Sometimes, the power of a woman leaves me speechless. This is one of those times. So, I will step aside and let my dear friend speak, and I will listen.
Dear Mrs. DeVos,
There are moments in life where things happen and you never forget where you were, or what you were doing when they transpired. Yesterday, for me, was one of those times. I was searching for information to aide my “Dreamer” clients when my phone vibrated. On my screen, the words “Breaking News” flashed. I had no idea upon opening the notice, that I would be dealt a blow that would take me back to one of the worst moments of my life. The words “Betsy DeVos to rescind Obama-era Title IX sexual assault guidelines,” will be forever in my mind.

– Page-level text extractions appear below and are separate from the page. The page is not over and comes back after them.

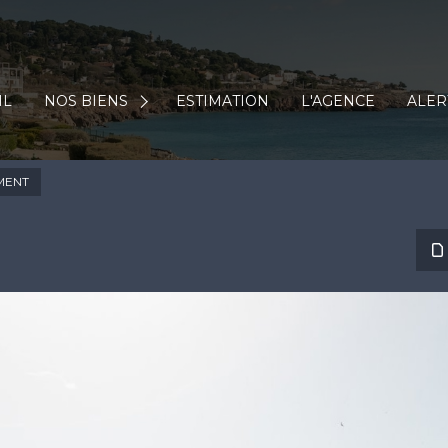
Maisons, Villas
Appartements
Commerces
IL
NOS BIENS
ESTIMATION
L'AGENCE
ALER
Terrains
Immo Pro
MENT
Biens Vendus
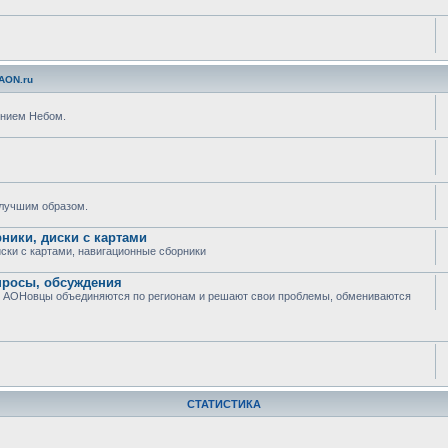
AON.ru
ением Небом.
илучшим образом.
рники, диски с картами
иски с картами, навигационные сборники
опросы, обсуждения
еле АОНовцы объединяются по регионам и решают свои проблемы, обмениваются
СТАТИСТИКА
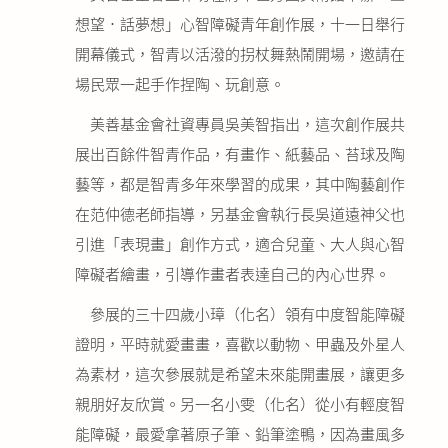
公益義賣
想望．話夢想」心智障礙青年創作展，十一日舉行
開幕儀式，智青以活潑的拐杖舞熱鬧開場，邀請在
聯絡我們
場民眾一起手作捏陶、玩創意。
美善基金會社資專員吳美智指出，這次創作展共
友善連結
展出百餘件智青作品，有畫作、紙藝品、苔球及陶
網站地圖
藝等，都是智青多年來學習的成果，其中陶藝創作
在范仲德老師指導，另基金會執行長吳道遠神父也
引進「表現畫」創作方式，適合兒童、大人與心智
障礙者繪畫，引導作畫者表達自己的內心世界。
參展的三十四歲小璋（化名）領有中度智能障礙
證明，平時就愛畫畫，喜歡以動物、甲蟲及外星人
為素材，這次參展就是希望未來能開畫展，讓更多
親朋好友欣賞。另一名小雯（化名）從小有輕度智
能障礙，最愛拿著原子筆、鉛筆塗鴨，因為畫風多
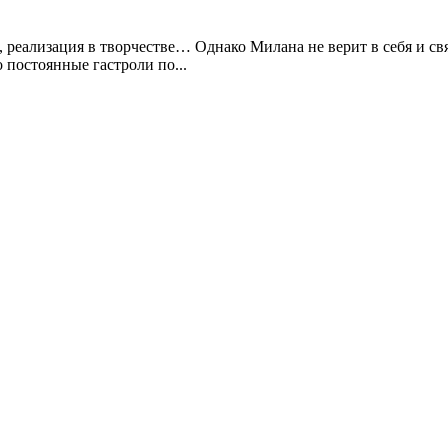
, реализация в творчестве… Однако Милана не верит в себя и св
 постоянные гастроли по...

While attempting to read the attached article, I had to stop several times to refocus my eyes. I kept seeing myself powerless, my body wanting to writhe in pain, but motionless. I saw my tear stained eyes gazing at the ceiling, wishing I could turn tile into shape shifting works of art. As my best friend helplessly watched as three high school football players took their turns, they all had the same Cheshire cat smile. They grinned, high-fived, and cheered one another. It was almost as if they knew they had taken something that I could never get back.

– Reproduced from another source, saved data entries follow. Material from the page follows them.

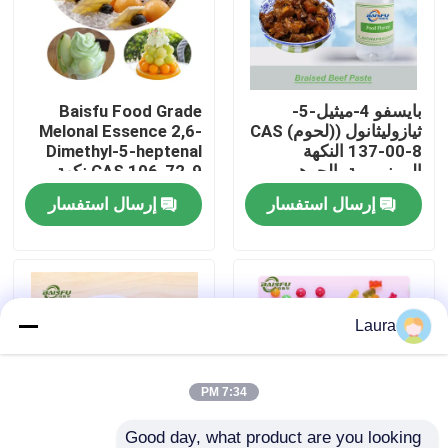
برنامج VR
بايسفو 4-ميثيل-5-
Baisfu Food Grade
حولنا
ثيازوليثانول ((لحوم) CAS
Melonal Essence 2,6-
137-00-8 النكهة
Dimethyl-5-heptenal
المونومرية، الجوهر
CAS 106-72-9 نكهة
جولة في المصنع
المضاف
البطيخ الطازجة
إرسال استفسار
إرسال استفسار
للمشروبات والعطور
اليومية
مراقبة الجودة
اتصل بنا
Laura
أخبار
7:34 PM
نكهات الجوهر الغذائي
Good day, what product are you looking 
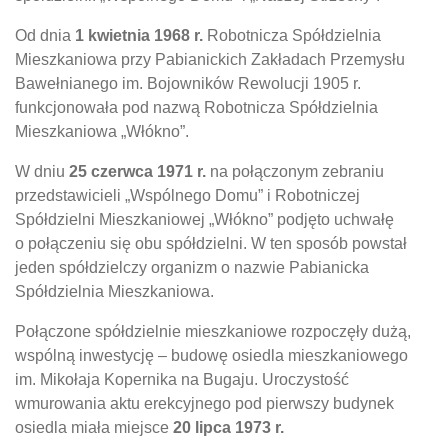
Od dnia
1 kwietnia 1968 r.
Robotnicza Spółdzielnia
Mieszkaniowa przy Pabianickich Zakładach Przemysłu
Bawełnianego im. Bojowników Rewolucji 1905 r.
funkcjonowała pod nazwą Robotnicza Spółdzielnia
Mieszkaniowa „Włókno”.
W dniu
25 czerwca 1971 r.
na połączonym zebraniu
przedstawicieli „Wspólnego Domu” i Robotniczej
Spółdzielni Mieszkaniowej „Włókno” podjęto uchwałę
o połączeniu się obu spółdzielni. W ten sposób powstał
jeden spółdzielczy organizm o nazwie Pabianicka
Spółdzielnia Mieszkaniowa.
Połączone spółdzielnie mieszkaniowe rozpoczęły dużą,
wspólną inwestycję – budowę osiedla mieszkaniowego
im. Mikołaja Kopernika na Bugaju. Uroczystość
wmurowania aktu erekcyjnego pod pierwszy budynek
osiedla miała miejsce
20 lipca 1973 r.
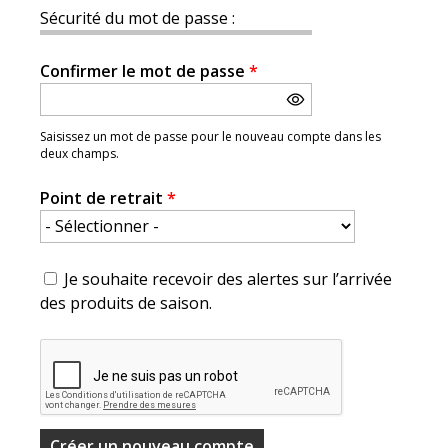
Sécurité du mot de passe :
Confirmer le mot de passe
*
Saisissez un mot de passe pour le nouveau compte dans les
deux champs.
Point de retrait
*
Je souhaite recevoir des alertes sur l’arrivée
des produits de saison.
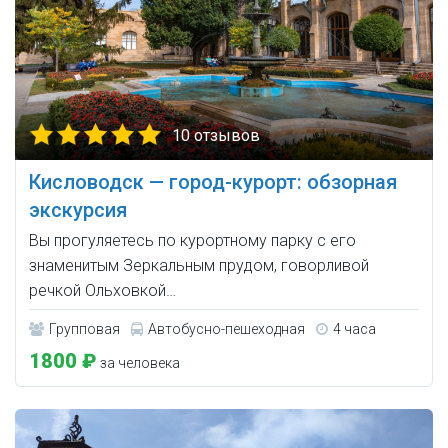
10 отзывов
Кисловодск — город-курорт: обзорная
экскурсия
Вы прогуляетесь по курортному парку с его
знаменитым Зеркальным прудом, говорливой
речкой Ольховкой…
Групповая
Автобусно-пешеходная
4 часа
1800 ₽
за человека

I begged and pleaded with my friend to not say a word. I went to the restroom and tried to make myself as presentable as I could for History class. Unbeknownst to me, my friend was in the principal’s office, telling what she was sadly made to witness. I was called down to the office, and upon arrival, was met by police officers and administrators. Knowing we had a very important football game against our arch rivals, and to avoid being blamed for my own misfortune because I skipped Biology class, I decided to say “I am sorry, she is mistaken, nothing happened. I am sorry to have wasted time and resources that could have been better used elsewhere.” The officers, looking perplexed as I had not managed to remove all of the evidence, asked me three times if I was sure that I wanted to take no action. I doubled down. I did not want to make a rash accusation, since according to you “the definition of what constitutes sexual assault is too broad.” Since I skipped class, I think you would most likely say that I was partially responsible.
The principal wrote me an excuse, and I was allowed to go home. I handled the rape the way you are suggesting. I took responsibility for my actions. I didn’t blame anyone else, I didn’t point the finger, or ruin three young men’s lives. Since there are no national statutes regarding sexual assault, and state laws tend to be even more murky, I bypassed the system and punished myself. Sexual Assault convictions are almost impossible, due to several factors. First, it is difficult to get someone to report. Second, the cycle of victim blaming and shaming is almost akin to being brutalized all over again. Sadly, I am still serving the sentence for being a woman, in the wrong place, at the wrong time, wearing a cheer uniform. I think you would be proud of me. While the men who assaulted me are living full lives, I am just now, after years of eating disorders, and cripplingly low self-worth, eligible for parole. I do believe that after years of hard work, rebuilding my life and myself from the ground up, that I should be the first benefactor of your recension policy. You may have been right after all, Mrs. DeVos. A young person who had a bright future ahead of them, was wrongfully punished, and the world will most assuredly miss out on what could have been.